Your premarket brief — what happened overnight, and what's set up for today.
Stocks
US futures are treading water this morning after Asia closed mixed and Europe trades cautiously, digesting the overnight Iran news and parsing what Thursday's PCE print might mean for Warsh's hawkish pivot. Japan's Nikkei jumped 1.55% to a fresh record close at 72,353.96, shrugging off Middle East volatility, while mainland China rallied 2.39% and Hong Kong slipped 0.63%. Chip names are extending their rally premarket after last week's Nasdaq rip, but the broader tape feels range-bound—consensus is waiting for confirmation that inflation is cooling enough to keep the Fed from actually pulling the trigger on that October hike the dots are pricing. The risk-on tone is muted; nobody's chasing here.
Macro
Kevin Warsh's first decision as Fed Chair last week held rates at 3.50% to 3.75%, but the hawkish dots stole the show—nearly half the committee now expects at least one hike before year-end, with October increasingly priced as the live meeting. Thursday's PCE release is the week's main event, with consensus expecting core to tick up from April, and any upside surprise would validate the hawks and pull forward hike bets even further.

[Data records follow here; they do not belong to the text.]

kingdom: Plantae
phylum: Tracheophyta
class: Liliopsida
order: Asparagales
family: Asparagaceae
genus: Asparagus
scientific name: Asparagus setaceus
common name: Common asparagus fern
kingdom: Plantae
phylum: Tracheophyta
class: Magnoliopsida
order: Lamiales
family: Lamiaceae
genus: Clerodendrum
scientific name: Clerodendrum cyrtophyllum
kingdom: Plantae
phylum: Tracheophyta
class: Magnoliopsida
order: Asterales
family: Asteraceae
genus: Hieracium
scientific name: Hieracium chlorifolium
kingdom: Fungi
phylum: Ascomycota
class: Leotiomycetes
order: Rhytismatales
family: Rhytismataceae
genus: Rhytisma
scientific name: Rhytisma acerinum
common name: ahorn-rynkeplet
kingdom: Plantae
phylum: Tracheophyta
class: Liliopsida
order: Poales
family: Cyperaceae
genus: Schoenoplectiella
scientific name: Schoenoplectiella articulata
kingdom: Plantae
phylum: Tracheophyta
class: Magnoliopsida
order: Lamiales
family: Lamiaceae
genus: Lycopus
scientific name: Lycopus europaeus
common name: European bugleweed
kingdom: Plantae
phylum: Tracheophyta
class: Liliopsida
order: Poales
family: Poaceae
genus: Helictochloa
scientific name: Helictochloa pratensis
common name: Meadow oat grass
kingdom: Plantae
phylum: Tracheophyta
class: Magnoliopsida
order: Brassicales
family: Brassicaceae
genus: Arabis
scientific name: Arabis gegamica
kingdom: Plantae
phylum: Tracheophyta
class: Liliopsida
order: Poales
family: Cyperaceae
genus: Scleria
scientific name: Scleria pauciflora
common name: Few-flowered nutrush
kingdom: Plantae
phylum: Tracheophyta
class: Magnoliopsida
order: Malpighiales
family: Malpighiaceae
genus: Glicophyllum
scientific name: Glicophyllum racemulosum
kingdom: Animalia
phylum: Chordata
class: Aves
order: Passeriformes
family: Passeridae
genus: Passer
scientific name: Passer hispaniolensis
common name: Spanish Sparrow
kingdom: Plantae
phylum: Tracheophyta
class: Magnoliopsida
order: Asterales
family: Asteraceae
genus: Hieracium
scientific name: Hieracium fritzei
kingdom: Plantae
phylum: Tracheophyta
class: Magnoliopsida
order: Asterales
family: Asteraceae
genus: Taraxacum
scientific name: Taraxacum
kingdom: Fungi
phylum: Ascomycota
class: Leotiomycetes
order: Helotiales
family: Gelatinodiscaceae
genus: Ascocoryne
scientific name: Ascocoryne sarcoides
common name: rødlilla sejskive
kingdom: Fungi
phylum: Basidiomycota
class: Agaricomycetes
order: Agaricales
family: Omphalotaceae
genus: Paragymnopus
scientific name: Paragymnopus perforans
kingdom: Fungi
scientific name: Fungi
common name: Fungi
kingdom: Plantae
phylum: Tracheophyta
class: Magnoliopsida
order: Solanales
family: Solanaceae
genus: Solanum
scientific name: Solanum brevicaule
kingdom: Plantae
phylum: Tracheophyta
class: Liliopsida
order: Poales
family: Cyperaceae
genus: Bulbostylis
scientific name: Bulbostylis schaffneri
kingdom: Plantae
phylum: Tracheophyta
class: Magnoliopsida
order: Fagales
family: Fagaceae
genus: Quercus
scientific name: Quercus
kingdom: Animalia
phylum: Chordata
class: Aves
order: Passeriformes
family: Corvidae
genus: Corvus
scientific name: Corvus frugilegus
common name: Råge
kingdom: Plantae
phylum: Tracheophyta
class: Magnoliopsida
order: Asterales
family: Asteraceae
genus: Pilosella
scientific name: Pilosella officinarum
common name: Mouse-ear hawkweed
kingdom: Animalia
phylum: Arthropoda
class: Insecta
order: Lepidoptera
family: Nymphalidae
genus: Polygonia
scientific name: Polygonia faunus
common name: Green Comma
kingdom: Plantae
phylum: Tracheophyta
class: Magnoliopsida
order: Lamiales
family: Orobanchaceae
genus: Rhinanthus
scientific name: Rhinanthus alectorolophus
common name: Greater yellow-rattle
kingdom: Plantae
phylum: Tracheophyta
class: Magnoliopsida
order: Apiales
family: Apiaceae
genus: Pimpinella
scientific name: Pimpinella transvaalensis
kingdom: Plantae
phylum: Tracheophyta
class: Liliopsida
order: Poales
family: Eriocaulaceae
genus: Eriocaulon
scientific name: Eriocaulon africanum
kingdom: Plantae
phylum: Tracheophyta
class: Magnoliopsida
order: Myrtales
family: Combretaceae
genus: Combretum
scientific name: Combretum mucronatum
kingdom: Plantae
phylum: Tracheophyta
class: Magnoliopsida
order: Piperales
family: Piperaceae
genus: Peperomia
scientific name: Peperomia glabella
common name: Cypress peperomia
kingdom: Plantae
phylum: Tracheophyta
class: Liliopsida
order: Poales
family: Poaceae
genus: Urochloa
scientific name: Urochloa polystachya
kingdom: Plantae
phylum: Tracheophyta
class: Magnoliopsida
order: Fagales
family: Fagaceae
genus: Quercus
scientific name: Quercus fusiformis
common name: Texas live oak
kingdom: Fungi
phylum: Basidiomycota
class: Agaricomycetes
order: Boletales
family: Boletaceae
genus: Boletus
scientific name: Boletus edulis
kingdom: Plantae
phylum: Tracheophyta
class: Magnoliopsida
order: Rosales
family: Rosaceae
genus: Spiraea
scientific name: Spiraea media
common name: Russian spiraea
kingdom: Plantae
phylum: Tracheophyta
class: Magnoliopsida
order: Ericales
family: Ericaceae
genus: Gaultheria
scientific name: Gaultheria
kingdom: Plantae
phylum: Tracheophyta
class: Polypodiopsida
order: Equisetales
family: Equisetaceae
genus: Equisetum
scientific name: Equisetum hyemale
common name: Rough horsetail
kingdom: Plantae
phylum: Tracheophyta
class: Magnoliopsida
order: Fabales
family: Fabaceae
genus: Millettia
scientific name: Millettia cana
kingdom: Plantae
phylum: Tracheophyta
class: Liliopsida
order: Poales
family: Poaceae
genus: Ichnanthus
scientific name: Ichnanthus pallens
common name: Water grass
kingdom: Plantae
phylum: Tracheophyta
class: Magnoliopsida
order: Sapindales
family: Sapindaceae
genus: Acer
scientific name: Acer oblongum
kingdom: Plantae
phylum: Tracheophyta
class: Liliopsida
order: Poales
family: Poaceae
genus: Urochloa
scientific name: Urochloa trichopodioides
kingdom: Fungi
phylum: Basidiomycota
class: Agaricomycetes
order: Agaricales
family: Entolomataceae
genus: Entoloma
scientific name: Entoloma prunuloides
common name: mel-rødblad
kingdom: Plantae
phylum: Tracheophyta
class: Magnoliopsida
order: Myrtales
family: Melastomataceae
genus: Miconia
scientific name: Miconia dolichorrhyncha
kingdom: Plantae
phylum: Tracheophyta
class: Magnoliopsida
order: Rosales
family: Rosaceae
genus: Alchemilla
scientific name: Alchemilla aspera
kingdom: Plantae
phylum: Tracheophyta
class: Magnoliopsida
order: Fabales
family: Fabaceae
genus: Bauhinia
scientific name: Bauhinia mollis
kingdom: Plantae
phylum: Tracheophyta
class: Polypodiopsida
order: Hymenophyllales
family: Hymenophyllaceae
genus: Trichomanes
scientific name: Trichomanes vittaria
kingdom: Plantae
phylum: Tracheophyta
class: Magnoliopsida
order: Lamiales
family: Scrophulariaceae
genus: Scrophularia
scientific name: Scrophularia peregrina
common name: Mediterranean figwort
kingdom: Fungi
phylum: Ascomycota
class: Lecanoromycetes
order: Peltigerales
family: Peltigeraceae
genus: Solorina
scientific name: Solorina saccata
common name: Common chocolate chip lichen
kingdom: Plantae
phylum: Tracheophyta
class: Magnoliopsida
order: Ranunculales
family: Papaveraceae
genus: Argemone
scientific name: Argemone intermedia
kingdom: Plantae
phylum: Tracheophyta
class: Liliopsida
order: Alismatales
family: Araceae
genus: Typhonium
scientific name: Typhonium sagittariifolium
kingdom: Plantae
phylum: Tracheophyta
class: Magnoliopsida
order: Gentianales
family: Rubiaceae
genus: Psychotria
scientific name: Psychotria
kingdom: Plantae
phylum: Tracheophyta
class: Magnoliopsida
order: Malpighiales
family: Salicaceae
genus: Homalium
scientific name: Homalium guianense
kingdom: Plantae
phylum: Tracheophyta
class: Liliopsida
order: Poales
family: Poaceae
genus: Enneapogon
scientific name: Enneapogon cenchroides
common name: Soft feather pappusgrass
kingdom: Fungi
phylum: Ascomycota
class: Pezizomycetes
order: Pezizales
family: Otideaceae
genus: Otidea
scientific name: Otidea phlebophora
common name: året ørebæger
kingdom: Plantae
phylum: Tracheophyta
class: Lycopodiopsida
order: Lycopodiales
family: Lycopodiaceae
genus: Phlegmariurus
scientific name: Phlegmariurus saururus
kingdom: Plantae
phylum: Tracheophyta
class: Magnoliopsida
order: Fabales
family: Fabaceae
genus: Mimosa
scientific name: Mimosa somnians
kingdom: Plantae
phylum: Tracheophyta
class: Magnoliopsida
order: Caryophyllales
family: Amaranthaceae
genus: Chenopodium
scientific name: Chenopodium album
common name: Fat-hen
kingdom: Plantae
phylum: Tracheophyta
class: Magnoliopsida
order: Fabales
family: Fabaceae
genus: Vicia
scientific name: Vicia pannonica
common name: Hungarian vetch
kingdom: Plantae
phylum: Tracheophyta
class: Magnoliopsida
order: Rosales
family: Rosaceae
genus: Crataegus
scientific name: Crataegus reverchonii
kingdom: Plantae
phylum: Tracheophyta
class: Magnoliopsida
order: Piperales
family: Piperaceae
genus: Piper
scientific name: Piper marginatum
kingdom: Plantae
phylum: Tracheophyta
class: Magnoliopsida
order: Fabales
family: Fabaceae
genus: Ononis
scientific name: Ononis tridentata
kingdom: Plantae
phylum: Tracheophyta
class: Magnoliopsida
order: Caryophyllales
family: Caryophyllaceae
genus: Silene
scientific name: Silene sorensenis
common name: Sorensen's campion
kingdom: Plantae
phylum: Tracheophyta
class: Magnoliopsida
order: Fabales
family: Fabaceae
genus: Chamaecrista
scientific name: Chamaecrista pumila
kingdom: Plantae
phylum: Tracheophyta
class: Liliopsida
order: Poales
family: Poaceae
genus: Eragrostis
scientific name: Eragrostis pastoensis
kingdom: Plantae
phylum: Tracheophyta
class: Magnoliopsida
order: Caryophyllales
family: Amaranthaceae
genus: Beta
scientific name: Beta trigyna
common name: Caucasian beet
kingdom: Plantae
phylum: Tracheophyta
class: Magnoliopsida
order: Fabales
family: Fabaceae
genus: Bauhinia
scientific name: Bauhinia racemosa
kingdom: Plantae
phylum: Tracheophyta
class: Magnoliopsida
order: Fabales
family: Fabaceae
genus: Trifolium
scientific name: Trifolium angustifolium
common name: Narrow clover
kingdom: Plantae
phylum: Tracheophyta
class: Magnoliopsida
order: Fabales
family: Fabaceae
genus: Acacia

Ten-year yields were last around 4.49%, the dollar is holding firm, and the market is in a peculiar spot: equities near all-time highs while the Fed signals it's not done tightening. That's a narrowing path, and one hot inflation print could snap it shut.
Geopolitics
The Iran story took a sharp dovish turn overnight: mediators Qatar and Pakistan announced that US and Iranian officials agreed on a roadmap aimed at reaching a final deal within 60 days, and the Treasury Department authorized the sale of Iranian oil for the same period. Markets are pricing this as the beginning of the end—oil is collapsing, the Strait of Hormuz is conditionally reopening, and the disruption premium that pushed Brent above $120 is evaporating fast. Trump's threats of fresh strikes if Hezbollah continues attacks keep a floor under geopolitical risk, but the headline trade is clear: de-escalation wins, and the fear bid is coming out. The question now is whether 60 days is enough to cement a durable agreement or just a pause before the next flare-up.
Commodities
Oil is the story—and it's ugly if you're long. Brent crude tumbled over 3% to around $77 per barrel and WTI dropped more than 2% to roughly $74 after the Treasury's 60-day Iranian oil authorization, erasing nearly all the gains from the conflict that began in late February. The market is treating this as a structural supply return, not a temporary truce, and with Kuwait announcing production increases and tankers beginning to exit the Strait, the disruption narrative is dead for now. Gold is catching a modest bid despite the risk-on equity tape, holding in the low $4,200s—worth watching as a tell that not everyone believes the Iran deal sticks. Natural gas is flat, agriculture quiet. The commodity complex is recalibrating to a world where Middle East supply comes back online faster than anyone priced a month ago, and that's bearish across the board for energy.
On Deck Today
- Monday is light on the data calendar—use the time to position for Thursday's PCE, the week's only print that matters.
- Watch oil's action through the US session; if WTI breaks below $73, the technical floor gives way and we're back to pre-conflict levels.
- Any fresh headlines out of Switzerland on the US-Iran talks could swing sentiment—this 60-day window is a countdown, not a resolution.